Having dealt with the detail, we now wish to make some general observations. The problems that have arisen in this case in relation to costs and that have caused, to a large extent, this hearing to have occurred lie, in our judgment, in the way in which the matters were dealt with before the hearing of the appeal. Mr Martin-Sperry has told the court that on previous cases his experience was that he had an informal arrangement with the Registrar's Office, and indeed the former Registrar, by which he could simply inform the Office of what he proposed to do and the Office would then decide whether or not the representation order should be extended to include the works done. We have seen notes to the court from Mr Martin-Sperry which tell the court what he is doing. However, what did not happen in this case, save in the case of Professor Conway, was that there was never an advice on evidence accompanied by an application for the extension of the representation order laid before the Registrar.
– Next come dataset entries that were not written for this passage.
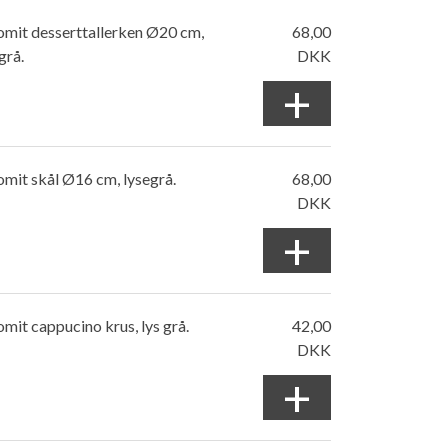
omit desserttallerken Ø20 cm,
68,00
grå.
DKK
+
mit skål Ø16 cm, lysegrå.
68,00
DKK
+
mit cappucino krus, lys grå.
42,00
DKK
+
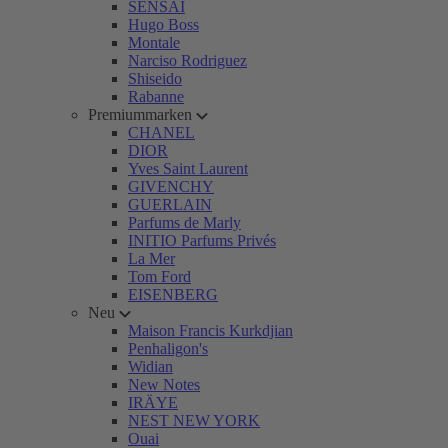
SENSAI
Hugo Boss
Montale
Narciso Rodriguez
Shiseido
Rabanne
Premiummarken
CHANEL
DIOR
Yves Saint Laurent
GIVENCHY
GUERLAIN
Parfums de Marly
INITIO Parfums Privés
La Mer
Tom Ford
EISENBERG
Neu
Maison Francis Kurkdjian
Penhaligon's
Widian
New Notes
IRÄYE
NEST NEW YORK
Ouai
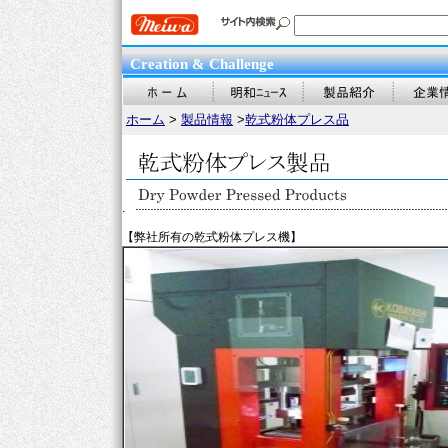
Creation & Challenge
ホーム
>
製品情報
>
乾式粉体プレス品
.
【弊社所有の乾式粉体プレス機】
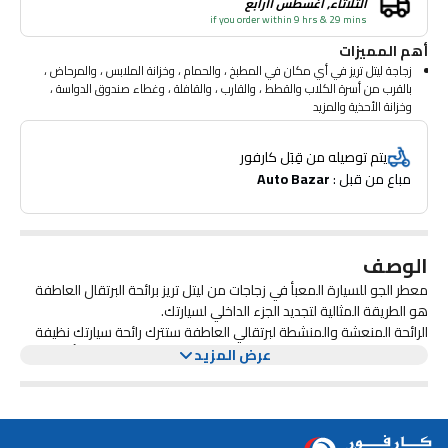
الثلاثاء, أغسطس ١١رابع
if you order within 9 hrs & 29 mins
أهم المميزات
زجاجة ليتل تريز في أي مكان في المطبخ ، والحمام ، وخزانة الملابس ، والمرحاض ،
بالقرب من أسرة الكلاب والقطط ، والقارب ، والقافلة ، وغطاء صندوق الدواسة ،
وخزانة الأحذية والمزيد
قم بإزالة الغطاء والغطاء ، واقلب الزجاجة رأسا على عقب ، واسمح للسائل بالنقع
في الخيط ، واسحب الحبل الرطب عبر الغطاء ، واتركه يطلق ببطء رائحته الطازجة
يتم توصيله من قِبَل كارفور
الرائعة
مباع من قبل : 
Auto Bazar
الوصف
معطر الجو للسيارة المعبأ في زجاجات من ليتل تريز برائحة البرتقال العاطفة
هو الطريقة المثالية لتجديد الجزء الداخلي لسيارتك.
الرائحة المنعشة والمنشطة لبرتقالي العاطفة ستترك رائحة سيارتك نظيفة
وجذابة. ما عليك سوى تعليق معطر الجو من مرآة الرؤية الخلفية أو وضعه
عرض المزيد
في حامل أكواب سيارتك للحصول على عطر يدوم طويلا.
استمتع برائحة البرتقال العاطفة المبهجة في كل مرة تدخل فيها سيارتك
مع معطر الجو المريح والأنيق هذا.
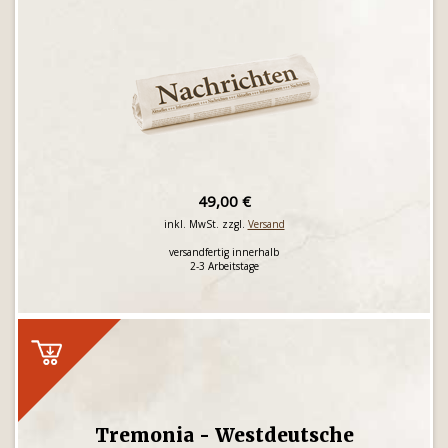
49,00 €
inkl. MwSt. zzgl.
Versand
versandfertig innerhalb
2-3 Arbeitstage
Tremonia - Westdeutsche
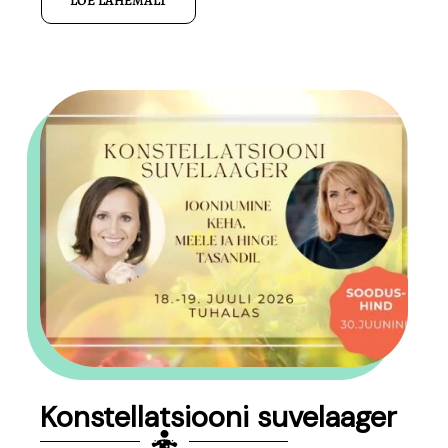
LOE LÄHEMALT
Konstellatsiooni suvelaager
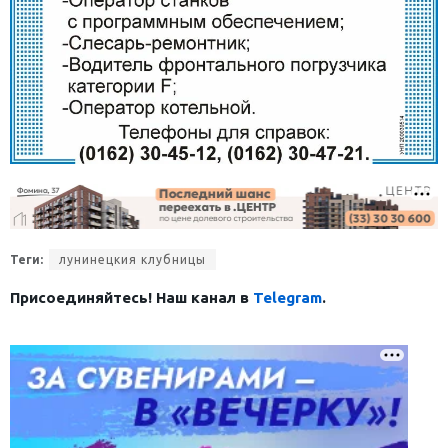
Теги:
лунинецкия клубницы
Присоединяйтесь! Наш канал в
Telegram
.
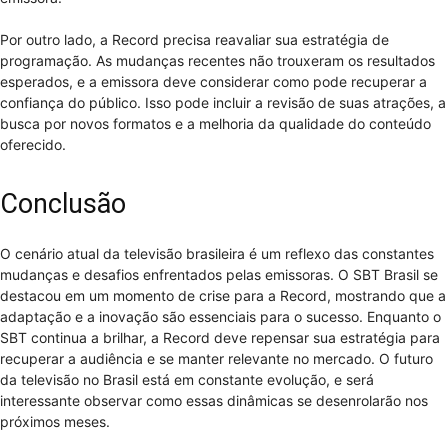
Por outro lado, a Record precisa reavaliar sua estratégia de
programação. As mudanças recentes não trouxeram os resultados
esperados, e a emissora deve considerar como pode recuperar a
confiança do público. Isso pode incluir a revisão de suas atrações, a
busca por novos formatos e a melhoria da qualidade do conteúdo
oferecido.
Conclusão
O cenário atual da televisão brasileira é um reflexo das constantes
mudanças e desafios enfrentados pelas emissoras. O SBT Brasil se
destacou em um momento de crise para a Record, mostrando que a
adaptação e a inovação são essenciais para o sucesso. Enquanto o
SBT continua a brilhar, a Record deve repensar sua estratégia para
recuperar a audiência e se manter relevante no mercado. O futuro
da televisão no Brasil está em constante evolução, e será
interessante observar como essas dinâmicas se desenrolarão nos
próximos meses.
In our judgment, it ought to have happened. The way in which this matter was dealt with was, to say the least, unsatisfactory. The problem arises that if there is no representation order covering the expert witnesses at the end of the case, it is equivalent to holding a gun to the court's head to say that now the representation order must be extended to cover these witnesses.

8.

What, in our judgment, should happen (and we say this not so much as a criticism but to make quite sure that a proper practice comes into force for the future) is that it is the duty of counsel to place an advice on evidence before the Registrar before the hearing of an appeal so that the Registrar can decide whether or not to extend the representation order to cover the costs of expert witnesses, and indeed any other witnesses. If necessary, on a refusal by the Registrar, an application can be made to the court for directions. The advice should specify precisely the name of the expert sought to be called and the nature of the evidence he or she may give. If the representation order is not extended either by the Registrar or on a directions hearing by the court, it must be made clear to the witnesses that they attend court pro bono or by some other funding. That is not to say that the court will not grant an extended order after the hearing, as we have done in this appeal, but it must be made quite clear to the witnesses that the court may not do so. We have been told, and are pleased to hear, that in this case Mr Martin-Sperry says that each of the experts did have that made clear to them so they must have all known that they were at risk as to the costs or remuneration for them. That, we underline, should be the proper procedure to be followed in the future.

9.

In the circumstances, we do not propose to dwell on what happened in the past in this case. For those reasons, we extend the representation order in the way in which we have described in this short judgment.

10.

MR MARTIN-SPERRY: My Lord, I am grateful.

11.

LORD JUSTICE GAGE: It would help the court, no doubt, if your junior would draw up the order for us to see and approve.

12.

MR MARTIN-SPERRY: In that context, my Lord, may I ask that today's hearing for both myself and my junior are proper items to be included on the bill.

13.

LORD JUSTICE GAGE: I can see, if I may say so, speaking for myself, one counsel, but why two? It is very nice to see Miss Grey here but --

14.

MR MARTIN-SPERRY: My Lord, Miss Grey has in fact provided me with a number of the answers to the questions that my Lords were concerned with. The moment she came into the case was when leave was granted, which was in April of last year. She has been in charge of the all of the administrative side of the case and the issue --

15.

LORD JUSTICE GAGE: She is looking embarrassed now.

16.

MR MARTIN-SPERRY: She has done extremely well, if I may say so.

17.

LORD JUSTICE GAGE: Mr Martin-Sperry, you can have a representation order today for one counsel. You may divide it up how you wish. Thank you.